De acuerdo con la información publicada por El Heraldo, la próxima administración trabajará junto a Asocolflores en una serie de medidas orientadas a recuperar la competitividad del sector. Entre los frentes definidos se incluye la respuesta a los nuevos aranceles de Estados Unidos y el manejo de los efectos cambiarios sobre las exportaciones.
Colombia es uno de los principales exportadores de flores frescas del mundo, y Estados Unidos es su mercado más grande. La actividad floricultora concentra buena parte de su producción en la Sabana de Bogotá y en Antioquia, donde emplea a decenas de miles de trabajadores, en especial mujeres, en labores de cultivo, poscosecha y logística.
El anuncio se produce en un contexto de presión comercial desde Estados Unidos, que ha revisado aranceles a varios productos agrícolas y agroindustriales de origen colombiano. Los floricultores han señalado en distintas instancias que los movimientos del tipo de cambio y los costos logísticos influyen de manera directa en el margen de los exportadores.
Asocolflores ha sido durante años el principal gremio del sector y actúa como interlocutor ante el Gobierno Nacional en temas de acceso a mercados, infraestructura de carga aérea y regulación laboral. El trabajo conjunto con el gobierno entrante busca, según el reporte de El Heraldo, definir líneas concretas de apoyo al productor y al exportador.

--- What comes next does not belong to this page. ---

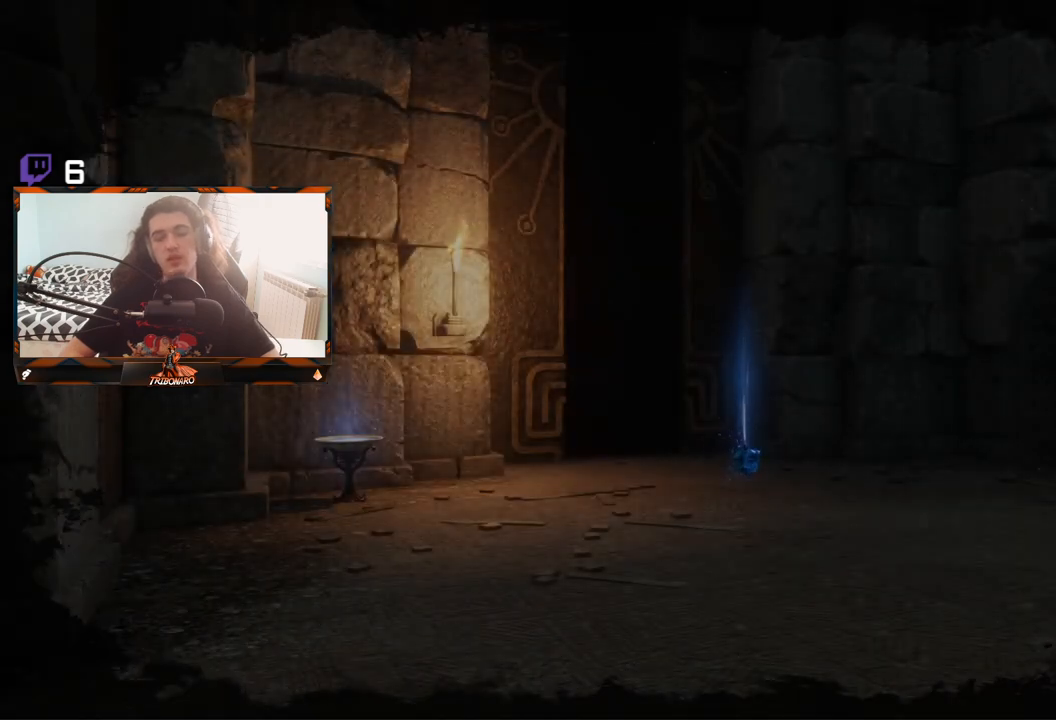
{"buttons": [], "left_stick": "up-right", "right_stick": "center", "events": [[150, "left_stick", "up-right"], [217, "right_stick", "down"], [417, "right_stick", "center"]]}
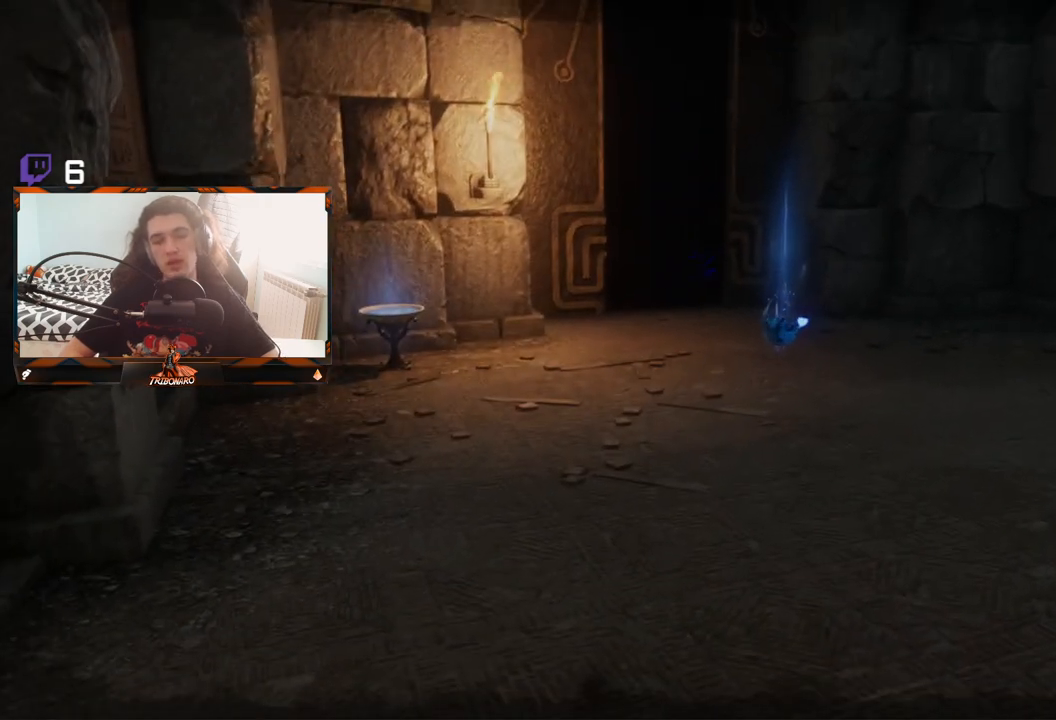
{"buttons": [], "left_stick": "center", "right_stick": "center", "events": [[450, "left_stick", "center"]]}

El plan contempla también acciones para responder a los efectos cambiarios. La revaluación o devaluación del peso frente al dólar modifica los ingresos en moneda local de los exportadores y puede reducir la competitividad frente a productores de otros países, como Ecuador y Kenia, que también abastecen el mercado estadounidense.
Para los trabajadores del sector, el anuncio representa una señal sobre el rumbo que tomará la política agroindustrial en el arranque del nuevo gobierno. La floricultura es una fuente importante de empleo formal en zonas rurales cercanas a Bogotá y Rionegro, por lo que cualquier ajuste en aranceles o tipo de cambio tiene impacto directo en la nómina de las fincas y las plantas de poscosecha.
Queda pendiente conocer el detalle de las medidas que se implementarán con Asocolflores y los plazos previstos. El gobierno de De la Espriella no ha precisado, según la nota de El Heraldo, los instrumentos específicos que se usarán para responder a los nuevos aranceles estadounidenses ni el alcance de las acciones frente al tipo de cambio.